General information
- Type: Patrol airship
- National origin: United Kingdom
- Primary user: Royal Navy
- Number built: 6

History
- Introduction date: 1917

= SSP class airship =

The SSP (Submarine Scout Pusher) were a class of Royal Navy non-rigid airship or "blimp" developed by the United Kingdom during World War I as a successor to the earlier SS class airship. Found to be inferior to a parallel development, the Submarine Scout Zero non-rigid, only a few were built.
The main role of these craft was to escort convoys and scout or search for German U-boats.

==Design and development==
In 1916, design commenced at RNAS Kingsnorth on an SS class -type airship that would have a more comfortable purpose-built car, and not simply be an adaptation of an aeroplane fuselage. The SSP cars were of rectangular cross-section, had a blunt nose, and could accommodate a crew of three.
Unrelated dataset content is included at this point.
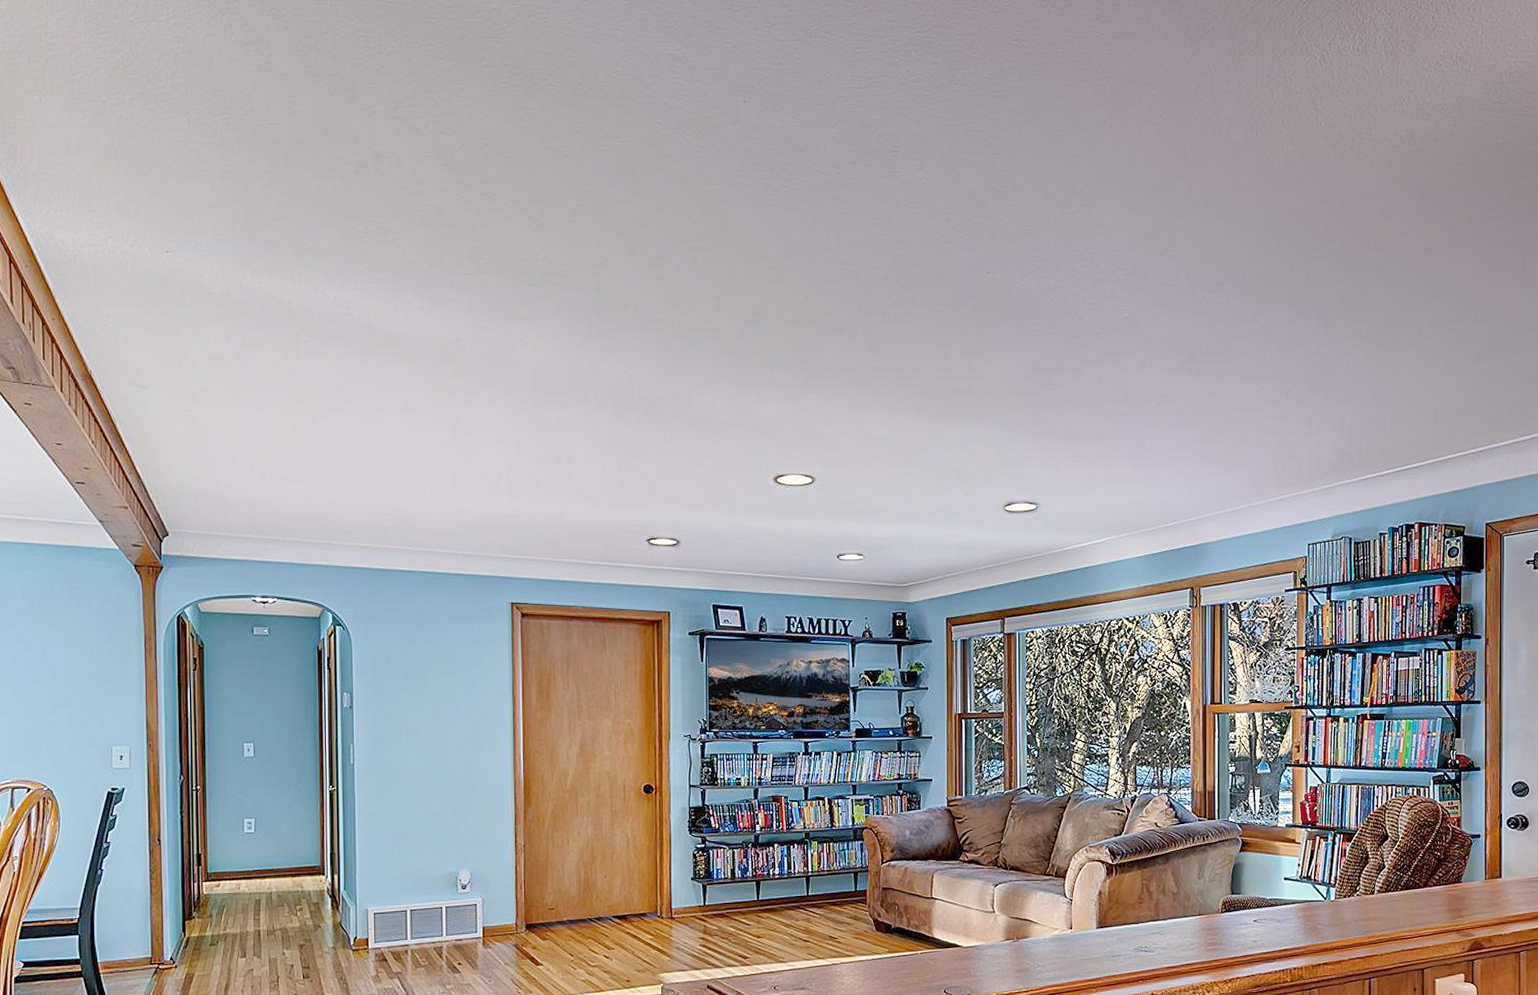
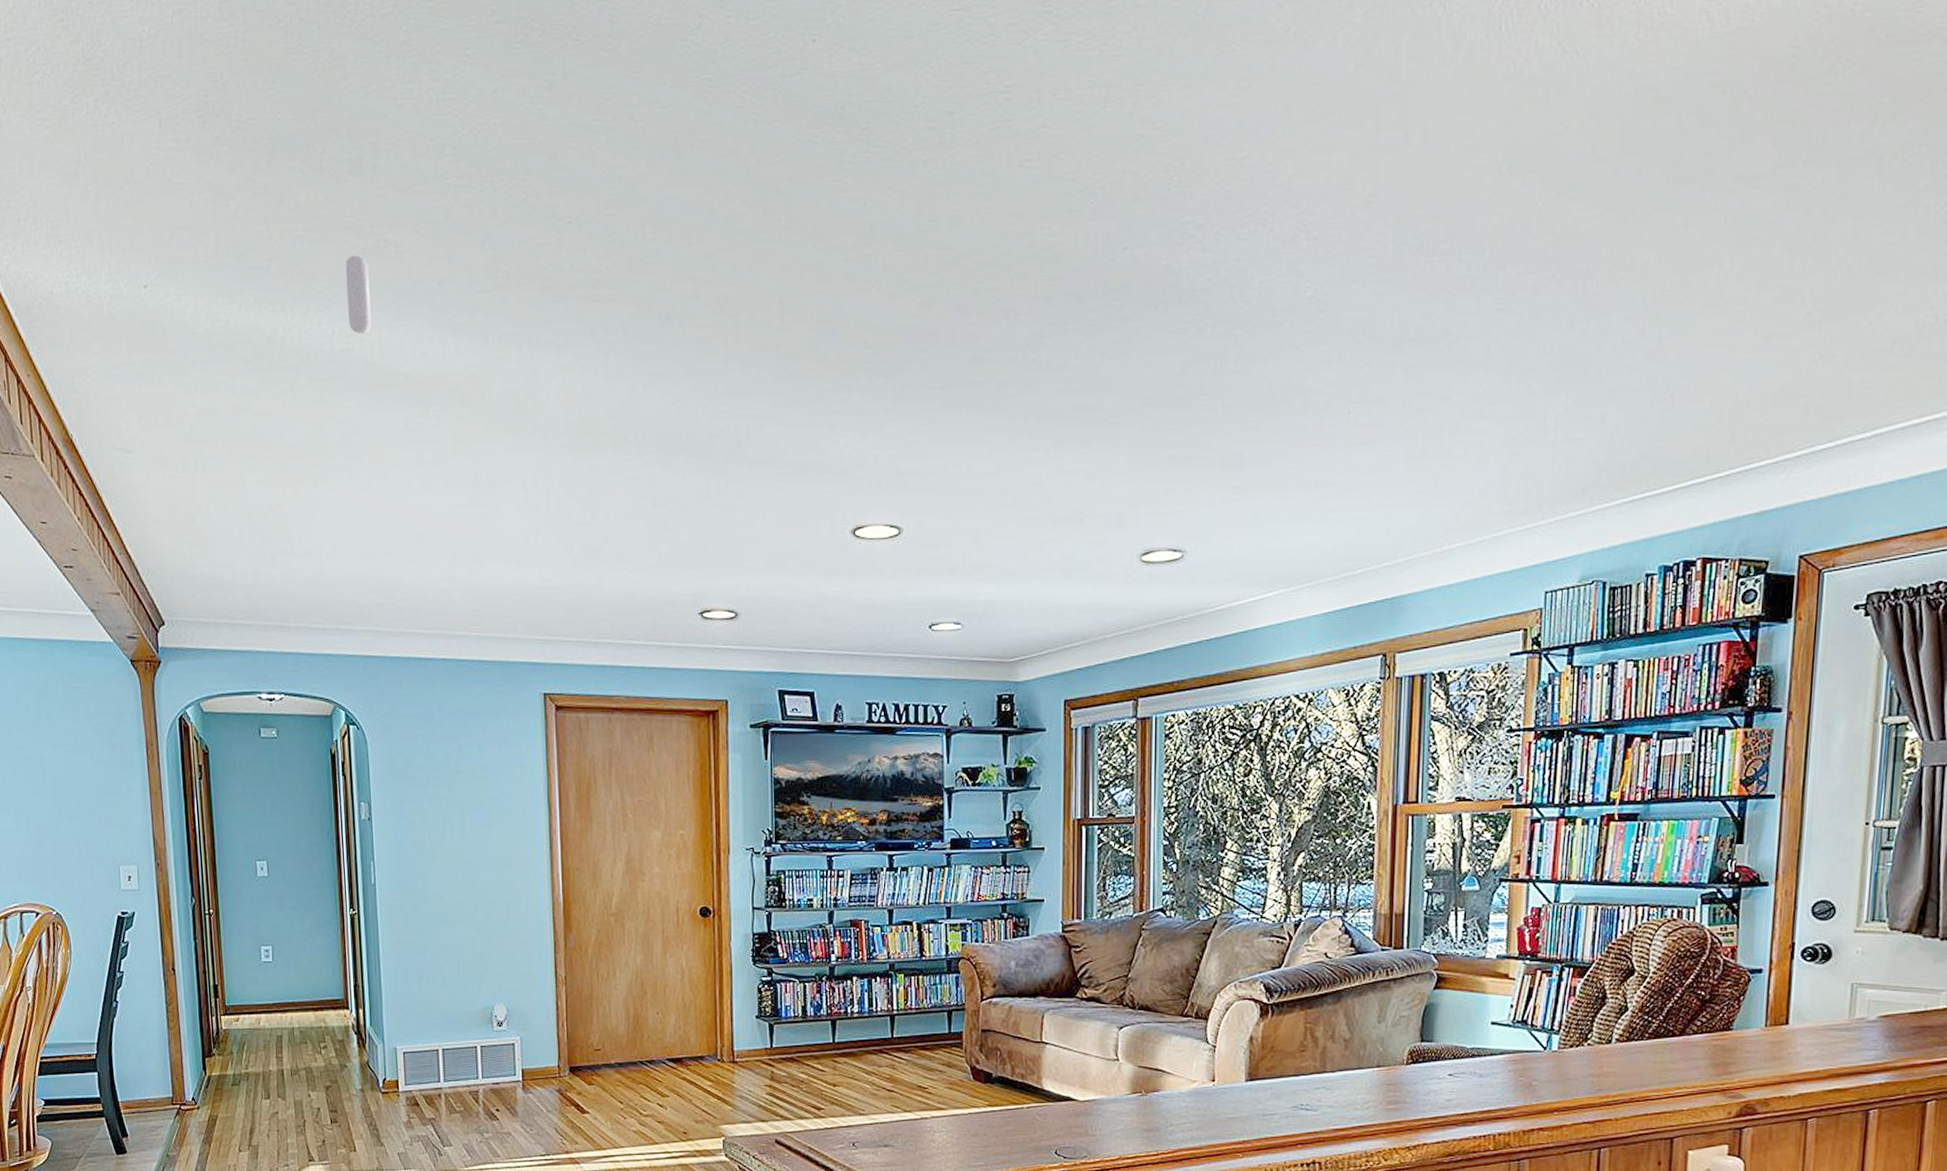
wheel: none [349,238,370,302] -> present [345,255,372,334]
As the name suggests, the SSP was powered by a 100 hp Green engine mounted on bearers to the rear of the car, powering a 9 ft diameter four-bladed propeller in pusher configuration. Four examples of the type were later fitted with 75 hp Rolls-Royce Hawk engines.

Six SSPs entered service between January and June 1917, but because of the success of the SSZ type it was decided that these would become the standard SS variant, and the SSP programme was terminated.